An occasional nightmare is normal. But recently, Dr. Richard Friedenheim, medical director of the Sleep Disorders Center at Abington-Jefferson Health, said more and more patients have been coming to him about dark, scary dreams infiltrating their minds nearly every night.
Part of it, he said, is because our normal sleep schedules have been disrupted — plus, all the virus-related stress.
“A lot of people are watching really disturbing news close to their bedtimes,” he said. “They’re reviewing disturbing situations. There’s a sense of the unknown, and we’ve actually endorsed social isolation.”
Instead, he suggests keeping sleep schedules the same as they were before stay-at-home orders. He advised keeping the bedroom dark and cool, placing electronics in another room, avoiding the news before shut-eye, and avoiding alcohol, which can also disrupt your sleep patterns.

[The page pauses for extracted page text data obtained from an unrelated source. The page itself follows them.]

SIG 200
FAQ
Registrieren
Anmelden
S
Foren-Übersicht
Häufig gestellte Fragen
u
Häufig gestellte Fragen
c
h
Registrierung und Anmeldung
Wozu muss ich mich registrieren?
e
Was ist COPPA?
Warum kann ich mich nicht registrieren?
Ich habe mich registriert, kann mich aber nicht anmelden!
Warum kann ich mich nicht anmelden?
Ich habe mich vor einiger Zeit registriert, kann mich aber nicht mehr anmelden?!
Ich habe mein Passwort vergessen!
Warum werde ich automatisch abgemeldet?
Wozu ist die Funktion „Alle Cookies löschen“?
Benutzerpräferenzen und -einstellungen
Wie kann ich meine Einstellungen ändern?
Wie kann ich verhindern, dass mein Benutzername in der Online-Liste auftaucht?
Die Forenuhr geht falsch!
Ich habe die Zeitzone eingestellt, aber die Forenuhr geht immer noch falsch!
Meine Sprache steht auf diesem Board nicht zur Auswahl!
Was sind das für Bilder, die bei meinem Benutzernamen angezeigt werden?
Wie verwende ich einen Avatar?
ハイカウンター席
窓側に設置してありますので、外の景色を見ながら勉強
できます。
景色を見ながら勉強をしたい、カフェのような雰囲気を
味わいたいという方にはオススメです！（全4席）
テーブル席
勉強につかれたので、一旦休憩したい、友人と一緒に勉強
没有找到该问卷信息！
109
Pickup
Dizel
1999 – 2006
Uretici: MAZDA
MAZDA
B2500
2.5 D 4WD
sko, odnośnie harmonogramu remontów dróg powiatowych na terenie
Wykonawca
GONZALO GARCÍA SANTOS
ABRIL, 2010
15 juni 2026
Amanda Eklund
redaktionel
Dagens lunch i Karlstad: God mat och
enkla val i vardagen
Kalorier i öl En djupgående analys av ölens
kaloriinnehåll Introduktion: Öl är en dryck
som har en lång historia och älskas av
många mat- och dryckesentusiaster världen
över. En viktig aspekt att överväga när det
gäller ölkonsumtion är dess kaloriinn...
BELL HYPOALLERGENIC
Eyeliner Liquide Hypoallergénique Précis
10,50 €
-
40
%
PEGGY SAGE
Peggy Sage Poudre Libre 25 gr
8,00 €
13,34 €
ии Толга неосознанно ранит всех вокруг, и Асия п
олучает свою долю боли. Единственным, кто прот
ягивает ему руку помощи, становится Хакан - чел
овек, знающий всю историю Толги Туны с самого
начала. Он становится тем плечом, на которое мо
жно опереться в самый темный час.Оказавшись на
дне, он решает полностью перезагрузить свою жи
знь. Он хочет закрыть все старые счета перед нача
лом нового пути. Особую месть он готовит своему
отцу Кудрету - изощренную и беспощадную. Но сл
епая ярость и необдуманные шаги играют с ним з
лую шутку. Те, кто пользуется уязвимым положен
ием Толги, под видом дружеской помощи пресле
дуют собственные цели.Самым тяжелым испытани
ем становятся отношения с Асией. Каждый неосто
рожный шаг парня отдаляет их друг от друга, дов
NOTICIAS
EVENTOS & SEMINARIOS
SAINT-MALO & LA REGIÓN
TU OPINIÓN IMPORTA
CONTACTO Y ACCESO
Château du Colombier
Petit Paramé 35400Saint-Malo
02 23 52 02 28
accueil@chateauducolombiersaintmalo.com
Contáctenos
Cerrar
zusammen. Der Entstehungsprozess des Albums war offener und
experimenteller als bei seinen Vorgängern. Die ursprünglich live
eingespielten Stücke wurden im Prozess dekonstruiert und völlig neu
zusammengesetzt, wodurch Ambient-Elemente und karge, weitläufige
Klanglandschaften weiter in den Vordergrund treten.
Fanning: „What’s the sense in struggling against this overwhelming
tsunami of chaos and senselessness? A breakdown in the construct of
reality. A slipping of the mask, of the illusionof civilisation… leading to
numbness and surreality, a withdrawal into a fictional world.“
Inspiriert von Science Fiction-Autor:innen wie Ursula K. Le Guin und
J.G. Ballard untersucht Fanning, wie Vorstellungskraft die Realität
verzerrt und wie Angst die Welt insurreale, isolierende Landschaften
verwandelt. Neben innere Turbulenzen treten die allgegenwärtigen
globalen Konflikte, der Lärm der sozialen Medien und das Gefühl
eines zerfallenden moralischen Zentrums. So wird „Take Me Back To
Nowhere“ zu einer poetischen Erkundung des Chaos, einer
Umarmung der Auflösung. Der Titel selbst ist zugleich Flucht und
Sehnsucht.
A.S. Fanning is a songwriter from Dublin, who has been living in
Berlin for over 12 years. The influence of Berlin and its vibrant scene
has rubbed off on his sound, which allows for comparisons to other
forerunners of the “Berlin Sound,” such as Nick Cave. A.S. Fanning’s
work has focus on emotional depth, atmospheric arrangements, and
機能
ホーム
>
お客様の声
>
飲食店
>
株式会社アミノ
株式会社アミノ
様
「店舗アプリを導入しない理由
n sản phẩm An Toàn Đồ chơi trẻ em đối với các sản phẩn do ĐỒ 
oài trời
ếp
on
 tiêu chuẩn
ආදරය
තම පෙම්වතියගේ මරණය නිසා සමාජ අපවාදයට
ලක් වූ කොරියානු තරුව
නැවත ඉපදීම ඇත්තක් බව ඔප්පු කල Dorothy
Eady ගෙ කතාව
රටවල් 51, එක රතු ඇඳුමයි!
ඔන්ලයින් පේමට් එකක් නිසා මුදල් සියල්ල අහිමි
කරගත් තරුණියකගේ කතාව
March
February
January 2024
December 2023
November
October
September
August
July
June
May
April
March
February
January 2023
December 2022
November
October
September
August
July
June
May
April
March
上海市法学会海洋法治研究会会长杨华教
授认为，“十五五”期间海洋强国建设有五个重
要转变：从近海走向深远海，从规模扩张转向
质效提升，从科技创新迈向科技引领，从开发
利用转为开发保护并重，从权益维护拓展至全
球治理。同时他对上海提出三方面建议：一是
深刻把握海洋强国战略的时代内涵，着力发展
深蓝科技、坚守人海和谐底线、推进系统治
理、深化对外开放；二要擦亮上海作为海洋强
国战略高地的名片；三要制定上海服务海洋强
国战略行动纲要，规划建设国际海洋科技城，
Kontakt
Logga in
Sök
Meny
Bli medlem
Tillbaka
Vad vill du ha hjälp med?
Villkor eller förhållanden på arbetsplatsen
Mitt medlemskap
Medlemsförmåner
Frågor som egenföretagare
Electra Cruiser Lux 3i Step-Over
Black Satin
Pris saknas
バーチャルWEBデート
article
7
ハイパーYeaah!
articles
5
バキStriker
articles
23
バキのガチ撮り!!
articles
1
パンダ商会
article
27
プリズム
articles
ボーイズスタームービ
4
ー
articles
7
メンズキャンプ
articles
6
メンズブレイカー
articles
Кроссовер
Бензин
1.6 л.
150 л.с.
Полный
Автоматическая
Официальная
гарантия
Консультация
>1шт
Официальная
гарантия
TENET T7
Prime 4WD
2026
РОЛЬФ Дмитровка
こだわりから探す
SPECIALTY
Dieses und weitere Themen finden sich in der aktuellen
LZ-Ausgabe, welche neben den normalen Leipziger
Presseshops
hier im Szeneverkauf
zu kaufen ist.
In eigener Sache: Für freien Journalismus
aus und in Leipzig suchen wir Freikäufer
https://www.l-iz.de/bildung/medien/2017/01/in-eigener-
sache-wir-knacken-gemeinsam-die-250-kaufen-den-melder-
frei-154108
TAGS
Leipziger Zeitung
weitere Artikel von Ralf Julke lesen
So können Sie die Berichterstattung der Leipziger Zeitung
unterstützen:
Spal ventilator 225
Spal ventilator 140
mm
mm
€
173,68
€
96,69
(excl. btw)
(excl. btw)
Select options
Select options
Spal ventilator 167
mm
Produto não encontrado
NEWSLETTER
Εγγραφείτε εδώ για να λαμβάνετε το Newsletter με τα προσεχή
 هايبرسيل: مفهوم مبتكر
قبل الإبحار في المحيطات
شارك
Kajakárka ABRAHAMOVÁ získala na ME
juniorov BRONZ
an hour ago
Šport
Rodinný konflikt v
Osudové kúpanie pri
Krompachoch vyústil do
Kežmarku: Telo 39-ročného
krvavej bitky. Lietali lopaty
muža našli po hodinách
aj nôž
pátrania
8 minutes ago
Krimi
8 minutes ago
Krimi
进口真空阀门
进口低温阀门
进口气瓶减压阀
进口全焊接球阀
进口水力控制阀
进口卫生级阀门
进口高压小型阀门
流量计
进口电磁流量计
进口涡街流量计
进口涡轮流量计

“One of the things we can do to maintain this whole pattern,” he added, “contact with your families. You don’t want to create more social isolation, which can worsen stress, which can lead to further nightmares.”
Insomnia is another big problem. Even for health care workers, sleep is scarce.
“We’re hearing from the physicians, ‘I’m not sleeping at all.’ It’s not just the people cooped up at home, it’s physicians. It’s all of us. We’re in this together, we’ll get through this together,” he encouraged.
Friedenheim reminded everyone that this won’t last forever.
“(Insomnia) is an adaptive mechanism, but we certainly want to resume our prior patterns of sleep. It will be temporary,” Friedenheim said.